Segment Start: Dataset excerpts

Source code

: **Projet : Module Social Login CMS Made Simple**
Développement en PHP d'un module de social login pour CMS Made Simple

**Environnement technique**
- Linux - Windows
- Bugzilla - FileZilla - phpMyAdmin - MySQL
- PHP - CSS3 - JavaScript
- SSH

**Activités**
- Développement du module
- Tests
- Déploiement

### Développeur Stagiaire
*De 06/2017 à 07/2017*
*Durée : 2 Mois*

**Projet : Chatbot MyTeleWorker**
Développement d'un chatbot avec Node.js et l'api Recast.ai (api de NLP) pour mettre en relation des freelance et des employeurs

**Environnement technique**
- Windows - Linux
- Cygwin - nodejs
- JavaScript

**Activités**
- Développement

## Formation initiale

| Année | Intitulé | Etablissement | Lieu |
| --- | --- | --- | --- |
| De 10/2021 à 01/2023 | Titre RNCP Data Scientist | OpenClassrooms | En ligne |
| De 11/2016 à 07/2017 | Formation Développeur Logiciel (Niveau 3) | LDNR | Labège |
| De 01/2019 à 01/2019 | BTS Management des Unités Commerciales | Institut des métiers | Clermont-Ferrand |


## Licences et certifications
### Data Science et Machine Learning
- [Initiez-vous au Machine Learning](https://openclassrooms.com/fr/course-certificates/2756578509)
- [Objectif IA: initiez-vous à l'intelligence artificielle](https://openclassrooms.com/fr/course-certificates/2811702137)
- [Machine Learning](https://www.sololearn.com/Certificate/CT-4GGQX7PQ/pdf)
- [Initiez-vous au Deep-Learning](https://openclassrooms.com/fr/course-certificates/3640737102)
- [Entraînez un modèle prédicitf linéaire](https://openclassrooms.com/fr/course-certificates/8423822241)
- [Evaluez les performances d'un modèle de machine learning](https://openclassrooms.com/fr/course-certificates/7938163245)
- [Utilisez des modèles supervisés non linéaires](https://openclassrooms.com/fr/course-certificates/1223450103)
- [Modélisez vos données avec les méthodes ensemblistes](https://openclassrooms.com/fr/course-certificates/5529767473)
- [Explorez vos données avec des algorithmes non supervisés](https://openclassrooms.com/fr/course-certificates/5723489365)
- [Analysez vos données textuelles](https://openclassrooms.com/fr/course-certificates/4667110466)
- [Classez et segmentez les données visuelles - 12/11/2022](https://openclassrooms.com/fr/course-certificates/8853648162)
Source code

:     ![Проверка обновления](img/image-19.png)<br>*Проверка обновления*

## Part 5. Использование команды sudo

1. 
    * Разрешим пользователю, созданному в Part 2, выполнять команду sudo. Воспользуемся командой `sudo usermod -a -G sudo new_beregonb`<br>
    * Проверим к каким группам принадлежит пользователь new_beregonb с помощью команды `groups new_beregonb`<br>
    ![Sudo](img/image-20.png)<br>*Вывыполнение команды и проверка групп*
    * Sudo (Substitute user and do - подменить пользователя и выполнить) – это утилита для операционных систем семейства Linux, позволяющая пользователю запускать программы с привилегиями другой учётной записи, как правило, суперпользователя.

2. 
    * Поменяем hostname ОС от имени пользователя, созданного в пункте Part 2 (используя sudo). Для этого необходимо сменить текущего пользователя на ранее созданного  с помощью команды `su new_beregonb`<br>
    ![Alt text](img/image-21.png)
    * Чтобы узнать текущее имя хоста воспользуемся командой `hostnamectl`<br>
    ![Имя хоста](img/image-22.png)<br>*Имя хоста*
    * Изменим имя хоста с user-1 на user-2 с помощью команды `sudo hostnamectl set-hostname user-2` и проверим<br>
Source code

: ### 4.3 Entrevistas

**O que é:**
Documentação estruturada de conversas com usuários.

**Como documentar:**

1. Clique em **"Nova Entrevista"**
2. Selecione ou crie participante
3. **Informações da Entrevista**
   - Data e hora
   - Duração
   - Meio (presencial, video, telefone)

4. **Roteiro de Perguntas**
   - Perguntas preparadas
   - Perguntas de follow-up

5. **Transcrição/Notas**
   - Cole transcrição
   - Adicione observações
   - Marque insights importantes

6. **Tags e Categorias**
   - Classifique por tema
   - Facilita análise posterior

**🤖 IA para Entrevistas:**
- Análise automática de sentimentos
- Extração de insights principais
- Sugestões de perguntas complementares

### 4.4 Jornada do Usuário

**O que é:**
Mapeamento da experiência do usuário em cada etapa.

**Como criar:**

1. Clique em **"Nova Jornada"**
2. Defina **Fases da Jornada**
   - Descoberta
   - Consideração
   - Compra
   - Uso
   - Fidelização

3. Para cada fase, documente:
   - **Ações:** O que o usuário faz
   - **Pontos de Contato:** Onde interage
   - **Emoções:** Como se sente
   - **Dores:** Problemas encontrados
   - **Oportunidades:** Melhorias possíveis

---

Segment End: Dataset excerpts

Pick out every line above that contains the word "Développeur" and copy it.

◆ Solution for this exercise:
### Développeur Stagiaire
| De 11/2016 à 07/2017 | Formation Développeur Logiciel (Niveau 3) | LDNR | Labège |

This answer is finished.